▸ DIRECTIONS: Your output should be the line that contains "reconnue dans le" and all lines after it in the records, retyped exactly through the last one.

▸ DATA:
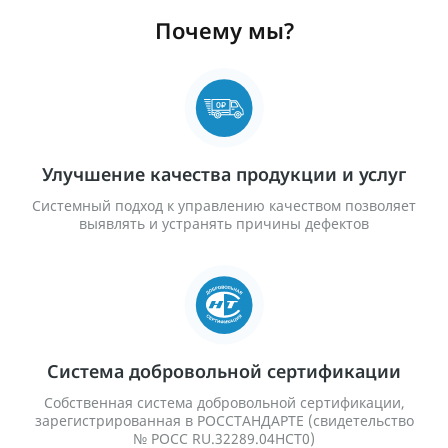
Почему мы?
Улучшение качества продукции и услуг
Системный подход к управлению качеством позволяет
выявлять и устранять причины дефектов
Система добровольной сертификации
Собственная система добровольной сертификации,
зарегистрированная в РОССТАНДАРТЕ (свидетельство
№ РОСС RU.32289.04HCT0)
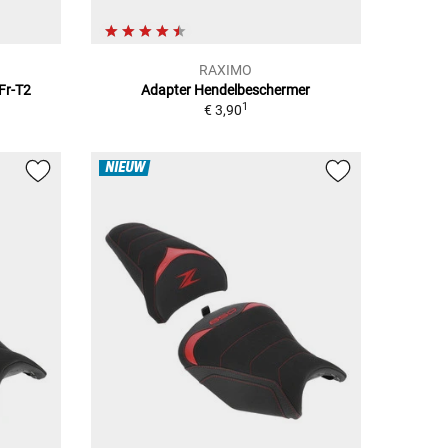
RAXIMO
Fr-T2
Adapter Hendelbeschermer
1
€ 3,90
NIEUW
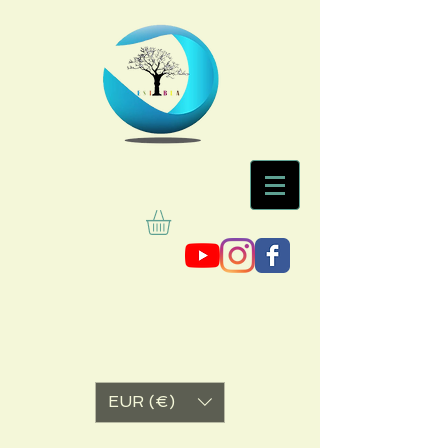
EUR (€)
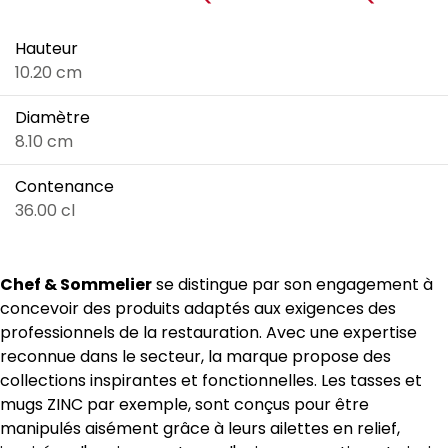
Hauteur
10.20 cm
Diamètre
8.10 cm
Contenance
36.00 cl
Chef & Sommelier
se distingue par son engagement à
concevoir des produits adaptés aux exigences des
professionnels de la restauration. Avec une expertise
reconnue dans le secteur, la marque propose des
collections inspirantes et fonctionnelles. Les tasses et
mugs ZINC par exemple, sont conçus pour être
manipulés aisément grâce à leurs ailettes en relief,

▸ ANSWER TO THIS EXERCISE:
reconnue dans le secteur, la marque propose des
collections inspirantes et fonctionnelles. Les tasses et
mugs ZINC par exemple, sont conçus pour être
manipulés aisément grâce à leurs ailettes en relief,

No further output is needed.